* _WHAT YOU WILL DO_
(1) Reproduce part of the passage on love and commitment word for word, beginning at the words "Emotional feelings fluctuate!" and stopping after "a good marriage.".
(2) In the passage on love and commitment, what did the State Commission on Marriage and Family name as the most important element in making a good marriage?

DOCUMENT EXCERPT Start Marker

Emotional feelings fluctuate! Romantic excitement ebbs & flows—it comes and it goes! This is why the State Commission on Marriage and Family identified "commitment," and not love, as the most important element in making a good marriage.

But love and commitment need not be seen as two separate realities. Commitment can be conceived as an important aspect to a type of love that fosters rich relationships. In his book, The Road Less Traveled, M. Scott Peck describes love thus:

"The will to extend one's self for the purpose of nurturing one's own or another's spiritual growth. . . . Love is not effortless. To the contrary, love is effortful. . . . Love is an act of will--both an intention and an action. Will also implies choice. We do not have to love. We choose to love. . . . The act of falling in love is an act of regression. . . Real love is a permanently self-enlarging experience. Falling in love is not. . . The person who truly loves does so because of a decision to love. . . . True love is not a feeling by which we are overwhelmed. It is a committed, thoughtful decision. . . Commitment is the foundation, the bedrock of any genuinely loving relationship. . . . it is our sense of commitment after the wedding which makes possible the transition from falling in love to genuine love."

True love is not so much a matter of romance as it is a matter of anxious concern for the well-being of one's companion. Couples who stay married for a lifetime are inevitably faced with the task of keeping romantic love alive. But as long as two partners are committed, romantic feelings can be renewed and made fresh!

Falling in love is a fragile and faulty emotional state, but being loving is a committed decision one makes, and not a fleeting feeling one has, and then, . . . does not have. It takes the total commitment of two, to make a marriage, but the decision of only one, to break it. Everlasting Love is something you "stand for" rather than "fall in."

DOCUMENT EXCERPT End Marker
SUPPLIED ENTRIES Start Marker

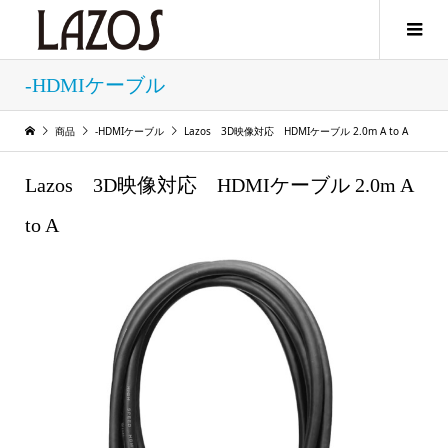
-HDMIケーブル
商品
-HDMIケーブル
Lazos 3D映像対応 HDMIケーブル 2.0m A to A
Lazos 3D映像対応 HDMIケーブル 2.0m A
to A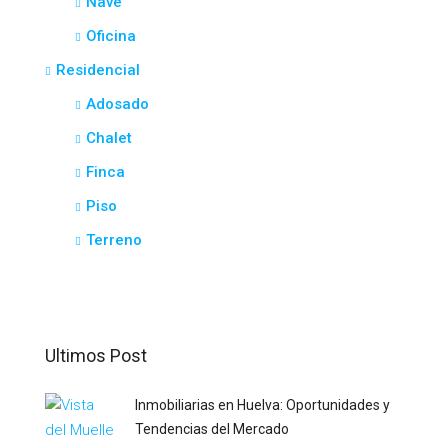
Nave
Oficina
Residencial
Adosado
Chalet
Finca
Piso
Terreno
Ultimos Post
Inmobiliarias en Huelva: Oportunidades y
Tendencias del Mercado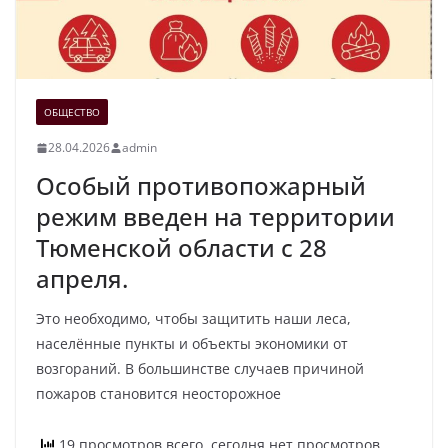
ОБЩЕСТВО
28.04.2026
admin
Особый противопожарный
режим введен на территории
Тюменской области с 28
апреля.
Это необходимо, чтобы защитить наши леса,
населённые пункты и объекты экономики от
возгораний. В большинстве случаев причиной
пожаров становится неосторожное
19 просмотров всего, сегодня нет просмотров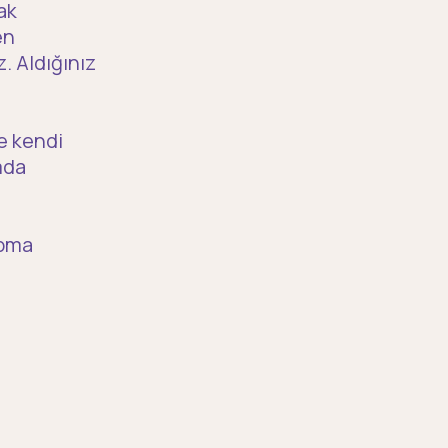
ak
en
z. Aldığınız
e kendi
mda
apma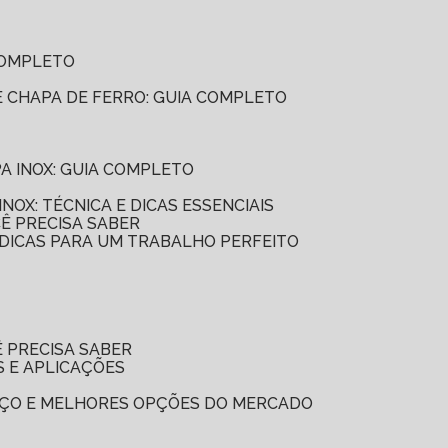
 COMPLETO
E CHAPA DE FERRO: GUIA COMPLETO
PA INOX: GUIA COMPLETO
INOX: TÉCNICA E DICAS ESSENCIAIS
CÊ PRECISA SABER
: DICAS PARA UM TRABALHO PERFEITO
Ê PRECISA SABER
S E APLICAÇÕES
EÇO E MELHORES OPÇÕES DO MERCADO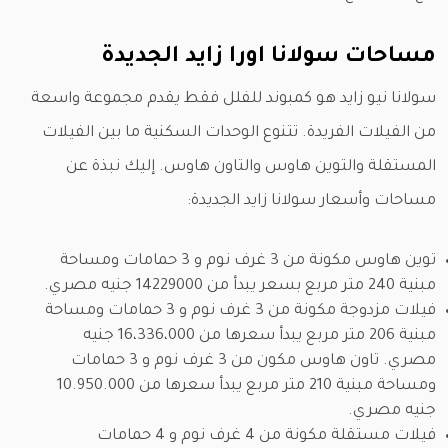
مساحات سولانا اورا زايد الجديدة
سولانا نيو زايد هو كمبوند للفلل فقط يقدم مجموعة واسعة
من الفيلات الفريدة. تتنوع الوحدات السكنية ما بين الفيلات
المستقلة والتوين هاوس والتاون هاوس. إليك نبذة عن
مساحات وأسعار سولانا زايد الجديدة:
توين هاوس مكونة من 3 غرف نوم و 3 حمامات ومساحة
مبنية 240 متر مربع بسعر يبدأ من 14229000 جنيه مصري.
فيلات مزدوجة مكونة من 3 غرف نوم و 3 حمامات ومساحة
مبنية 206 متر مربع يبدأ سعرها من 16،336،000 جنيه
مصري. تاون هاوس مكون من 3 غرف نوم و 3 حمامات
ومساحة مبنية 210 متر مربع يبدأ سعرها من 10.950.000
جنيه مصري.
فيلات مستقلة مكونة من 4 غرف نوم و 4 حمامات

SUPPLIED ENTRIES End Marker

* _RESPONSES BY ITEM NUMBER_
(1)
Emotional feelings fluctuate! Romantic excitement ebbs & flows—it comes and it goes! This is why the State Commission on Marriage and Family identified "commitment," and not love, as the most important element in making a good marriage.

(2) Commitment, not love.